Thursday, September 11, 2008

Kobe Bryant and the Most Famous Pinkie Finger This Side of Dr. Evil

As you probably have heard by now, Kobe Bryant has chosen not to have surgery to repair the torn ligament/avulsion fracture in his right pinkie finger. Here is the explanation posted on Bryant's official website:

After seeking numerous opinions from hand specialists, Lakers guard Kobe Bryant has decided to forgo surgery on his right pinkie. Fresh off his Olympic Gold Medal performance in Beijing, Bryant expressed that he did not want to miss any time on the court when Lakers training camp opens later this month.

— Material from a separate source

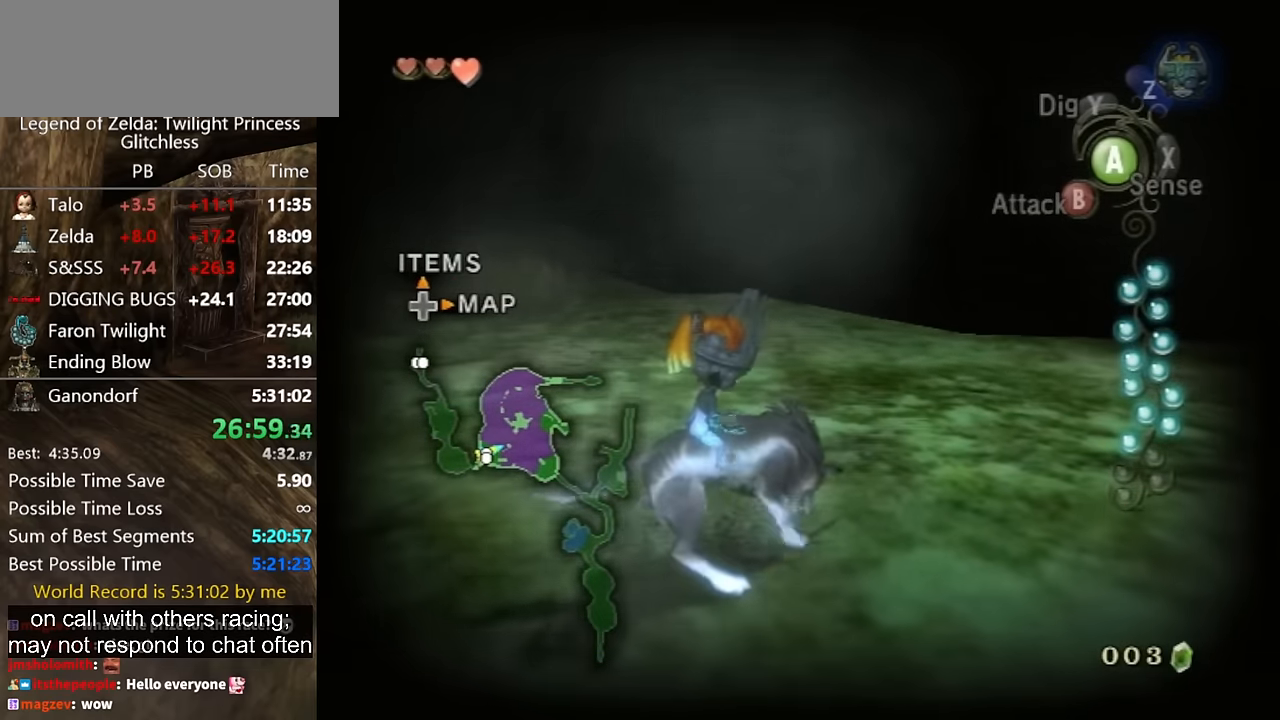
{"buttons": [], "left_stick": "up", "right_stick": "center", "events": [[500, "left_stick", "up"]]}
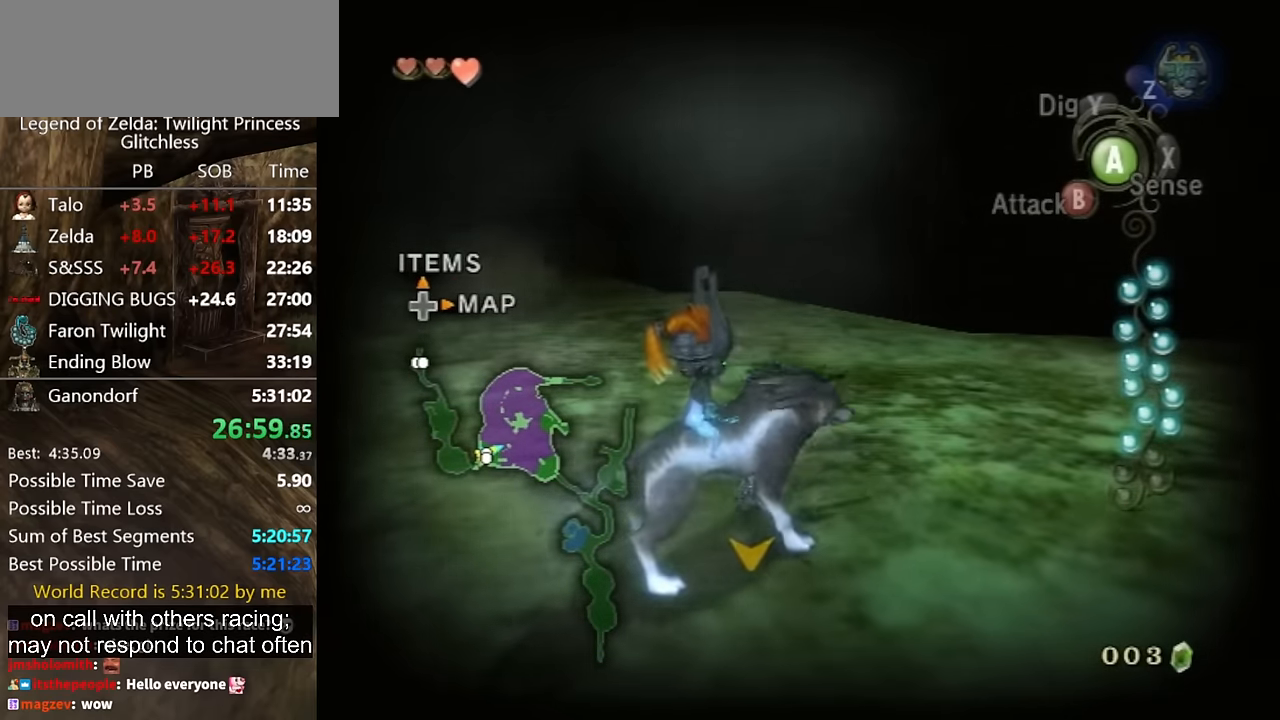
{"buttons": [], "left_stick": "center", "right_stick": "center", "events": [[33, "Y", "down"], [67, "left_stick", "center"], [100, "Y", "up"], [167, "Y", "down"], [233, "Y", "up"], [300, "Y", "down"], [333, "Y", "up"], [433, "Y", "down"], [467, "Y", "up"]]}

"I have always felt that I can still focus and play at a high level even through various injuries. That's really just part of the game. When the doctors told me recovery from a procedure could be 12 weeks, I just decided now was not the time to have surgery. What it really came down to for me is that I just didn't want to miss any time 'punching the clock' for the Lakers, given all we are trying to accomplish as a team this NBA season. I am just really excited and looking forward to being there with the guys when camp opens in a few weeks. That is a real bonding process and if I can avoid being on the sidelines for that, God willing, I will," said Bryant.

That "punching the clock" reference could certainly be interpreted to be a not very thinly veiled swipe at the work ethic of Bryant's former teammate, Shaquille O'Neal, who famously did not have offseason toe surgery in the summer of 2002 because he got hurt--in his words--on "company time." O'Neal missed the first 12 games of the 2002-03 season and the three-time defending champion Lakers got off to a slow start, ultimately slipping to the fifth seed in the Western Conference playoffs; the Spurs eliminated them in the second round and went on to win the title. Bryant finished third in MVP voting that season while also making the All-NBA First Team and All-Defensive First Team and if not for his efforts--including an incredible February in which he averaged 40.6 ppg as the Lakers went 11-3--the Lakers could very well have missed the playoffs entirely. Despite all of the various nonsense that has been spewed about the reasons for the tension between O'Neal and Bryant, that season is when the conflict really boiled over publicly and this was all a result of O'Neal's delayed surgery: when O'Neal came back out of shape he wanted the Lakers (i.e., Bryant) to slow the ball down and feed him in the post but Bryant's reply was that O'Neal needed to get in shape, whereupon O'Neal retorted that if the big dog is not fed (the ball) then he won't guard the house (play defense in the paint). Nothing made the contrast between Bryant and O'Neal's priorities and perspectives more obvious than their statements and actions that season.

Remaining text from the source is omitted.